**Task description**
Please arrange the material as a JSON list of strings, one string per line, leaving out any blank lines.

*** Opening Excerpted data ***

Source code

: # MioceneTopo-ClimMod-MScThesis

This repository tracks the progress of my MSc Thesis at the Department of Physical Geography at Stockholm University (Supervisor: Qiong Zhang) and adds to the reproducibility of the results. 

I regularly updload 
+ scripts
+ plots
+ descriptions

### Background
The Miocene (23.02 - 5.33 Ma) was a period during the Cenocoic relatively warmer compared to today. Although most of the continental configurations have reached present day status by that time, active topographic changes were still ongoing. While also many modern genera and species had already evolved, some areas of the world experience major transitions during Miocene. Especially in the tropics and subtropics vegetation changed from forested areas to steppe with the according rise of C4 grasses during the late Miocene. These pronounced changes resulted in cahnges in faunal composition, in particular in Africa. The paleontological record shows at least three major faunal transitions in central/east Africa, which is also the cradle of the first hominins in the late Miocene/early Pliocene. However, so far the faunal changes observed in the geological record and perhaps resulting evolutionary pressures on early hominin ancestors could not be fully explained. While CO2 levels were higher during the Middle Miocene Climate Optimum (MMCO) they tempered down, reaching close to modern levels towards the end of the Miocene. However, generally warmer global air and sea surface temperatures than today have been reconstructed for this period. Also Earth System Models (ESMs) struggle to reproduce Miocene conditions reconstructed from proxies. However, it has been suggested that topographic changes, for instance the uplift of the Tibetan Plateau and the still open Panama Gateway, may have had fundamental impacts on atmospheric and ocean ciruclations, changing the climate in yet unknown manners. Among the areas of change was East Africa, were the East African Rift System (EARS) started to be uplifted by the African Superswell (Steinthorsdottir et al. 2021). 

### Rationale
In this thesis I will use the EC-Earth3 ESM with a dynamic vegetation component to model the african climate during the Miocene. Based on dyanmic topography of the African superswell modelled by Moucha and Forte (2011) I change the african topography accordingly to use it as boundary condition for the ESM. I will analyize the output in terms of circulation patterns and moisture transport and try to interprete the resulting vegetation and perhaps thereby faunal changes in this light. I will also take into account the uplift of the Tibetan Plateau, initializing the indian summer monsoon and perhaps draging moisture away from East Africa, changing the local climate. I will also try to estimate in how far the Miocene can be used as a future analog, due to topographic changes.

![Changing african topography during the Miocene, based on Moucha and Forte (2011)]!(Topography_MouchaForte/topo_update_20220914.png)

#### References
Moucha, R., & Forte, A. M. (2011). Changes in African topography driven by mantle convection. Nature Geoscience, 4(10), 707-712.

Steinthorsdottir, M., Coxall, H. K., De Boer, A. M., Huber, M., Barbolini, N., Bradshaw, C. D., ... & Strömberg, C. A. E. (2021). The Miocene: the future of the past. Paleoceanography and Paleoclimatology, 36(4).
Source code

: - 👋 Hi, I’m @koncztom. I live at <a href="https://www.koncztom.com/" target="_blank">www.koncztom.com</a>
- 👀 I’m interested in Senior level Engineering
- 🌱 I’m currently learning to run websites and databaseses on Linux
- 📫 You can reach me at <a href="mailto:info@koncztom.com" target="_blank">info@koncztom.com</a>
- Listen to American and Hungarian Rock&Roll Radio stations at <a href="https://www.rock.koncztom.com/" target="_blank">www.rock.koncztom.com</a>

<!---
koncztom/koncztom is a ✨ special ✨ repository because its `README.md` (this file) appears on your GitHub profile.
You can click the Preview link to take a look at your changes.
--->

*** Closing Excerpted data ***

**Answer for this exercise**
[
  "Source code",
  ": # MioceneTopo-ClimMod-MScThesis",
  "This repository tracks the progress of my MSc Thesis at the Department of Physical Geography at Stockholm University (Supervisor: Qiong Zhang) and adds to the reproducibility of the results. ",
  "I regularly updload ",
  "+ scripts",
  "+ plots",
  "+ descriptions",
  "### Background",
  "The Miocene (23.02 - 5.33 Ma) was a period during the Cenocoic relatively warmer compared to today. Although most of the continental configurations have reached present day status by that time, active topographic changes were still ongoing. While also many modern genera and species had already evolved, some areas of the world experience major transitions during Miocene. Especially in the tropics and subtropics vegetation changed from forested areas to steppe with the according rise of C4 grasses during the late Miocene. These pronounced changes resulted in cahnges in faunal composition, in particular in Africa. The paleontological record shows at least three major faunal transitions in central/east Africa, which is also the cradle of the first hominins in the late Miocene/early Pliocene. However, so far the faunal changes observed in the geological record and perhaps resulting evolutionary pressures on early hominin ancestors could not be fully explained. While CO2 levels were higher during the Middle Miocene Climate Optimum (MMCO) they tempered down, reaching close to modern levels towards the end of the Miocene. However, generally warmer global air and sea surface temperatures than today have been reconstructed for this period. Also Earth System Models (ESMs) struggle to reproduce Miocene conditions reconstructed from proxies. However, it has been suggested that topographic changes, for instance the uplift of the Tibetan Plateau and the still open Panama Gateway, may have had fundamental impacts on atmospheric and ocean ciruclations, changing the climate in yet unknown manners. Among the areas of change was East Africa, were the East African Rift System (EARS) started to be uplifted by the African Superswell (Steinthorsdottir et al. 2021). ",
  "### Rationale",
  "In this thesis I will use the EC-Earth3 ESM with a dynamic vegetation component to model the african climate during the Miocene. Based on dyanmic topography of the African superswell modelled by Moucha and Forte (2011) I change the african topography accordingly to use it as boundary condition for the ESM. I will analyize the output in terms of circulation patterns and moisture transport and try to interprete the resulting vegetation and perhaps thereby faunal changes in this light. I will also take into account the uplift of the Tibetan Plateau, initializing the indian summer monsoon and perhaps draging moisture away from East Africa, changing the local climate. I will also try to estimate in how far the Miocene can be used as a future analog, due to topographic changes.",
  "![Changing african topography during the Miocene, based on Moucha and Forte (2011)]!(Topography_MouchaForte/topo_update_20220914.png)",
  "#### References",
  "Moucha, R., & Forte, A. M. (2011). Changes in African topography driven by mantle convection. Nature Geoscience, 4(10), 707-712.",
  "Steinthorsdottir, M., Coxall, H. K., De Boer, A. M., Huber, M., Barbolini, N., Bradshaw, C. D., ... & Strömberg, C. A. E. (2021). The Miocene: the future of the past. Paleoceanography and Paleoclimatology, 36(4).",
  "Source code",
  ": - 👋 Hi, I’m @koncztom. I live at <a href=\"https://www.koncztom.com/\" target=\"_blank\">www.koncztom.com</a>",
  "- 👀 I’m interested in Senior level Engineering",
  "- 🌱 I’m currently learning to run websites and databaseses on Linux",
  "- 📫 You can reach me at <a href=\"mailto:info@koncztom.com\" target=\"_blank\">info@koncztom.com</a>",
  "- Listen to American and Hungarian Rock&Roll Radio stations at <a href=\"https://www.rock.koncztom.com/\" target=\"_blank\">www.rock.koncztom.com</a>",
  "<!---",
  "koncztom/koncztom is a ✨ special ✨ repository because its `README.md` (this file) appears on your GitHub profile.",
  "You can click the Preview link to take a look at your changes.",
  "--->"
]